-- Opening Marker --

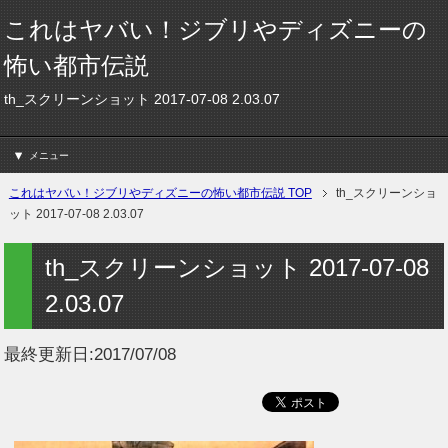
これはヤバい！ジブリやディズニーの
怖い都市伝説
th_スクリーンショット 2017-07-08 2.03.07
メニュー
これはヤバい！ジブリやディズニーの怖い都市伝説 TOP
th_スクリーンショ
ット 2017-07-08 2.03.07
th_スクリーンショット 2017-07-08
2.03.07
最終更新日:
2017/07/08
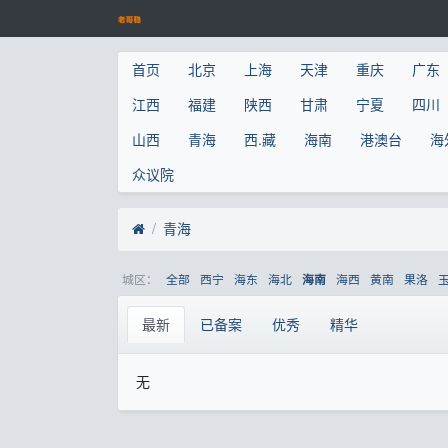
首页
北京
上海
天津
重庆
广东
江西
福建
陕西
甘肃
宁夏
四川
山西
青海
西.藏
海南
港澳台
海
众议院
青海
城区：
全部
西宁
海东
海北
海西
黄南
果洛
海南
最新
已备案
优秀
精华
无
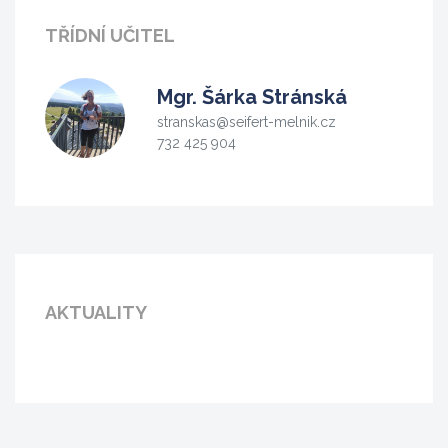
TŘÍDNÍ UČITEL
Mgr.
Šárka Stránská
stranskas@seifert-melnik.cz
732 425 904
AKTUALITY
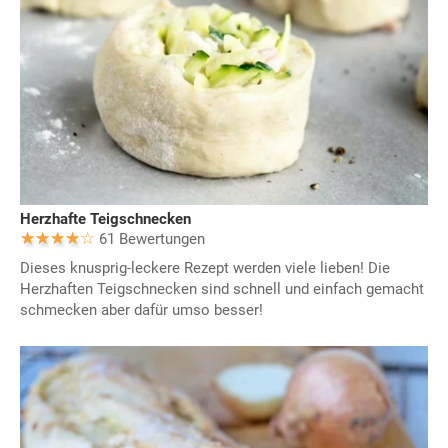
Herzhafte Teigschnecken
61 Bewertungen
Dieses knusprig-leckere Rezept werden viele lieben! Die
Herzhaften Teigschnecken sind schnell und einfach gemacht
schmecken aber dafür umso besser!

-- Closing Marker --

Each record is to be restated word for word; no picture goes in.

これはヤバい！ジブリやディズニーの
怖い都市伝説
th_スクリーンショット 2017-07-08 2.03.07
メニュー
これはヤバい！ジブリやディズニーの怖い都市伝説 TOP
th_スクリーンショ
ット 2017-07-08 2.03.07
th_スクリーンショット 2017-07-08
2.03.07
最終更新日:
2017/07/08
首页
北京
上海
天津
重庆
广东
江西
福建
陕西
甘肃
宁夏
四川
山西
青海
西.藏
海南
港澳台
海
众议院
青海
城区：
全部
西宁
海东
海北
海西
黄南
果洛
海南
最新
已备案
优秀
精华
无
TŘÍDNÍ UČITEL
Mgr.
Šárka Stránská
stranskas@seifert-melnik.cz
732 425 904
AKTUALITY
Herzhafte Teigschnecken
61 Bewertungen
Dieses knusprig-leckere Rezept werden viele lieben! Die
Herzhaften Teigschnecken sind schnell und einfach gemacht
schmecken aber dafür umso besser!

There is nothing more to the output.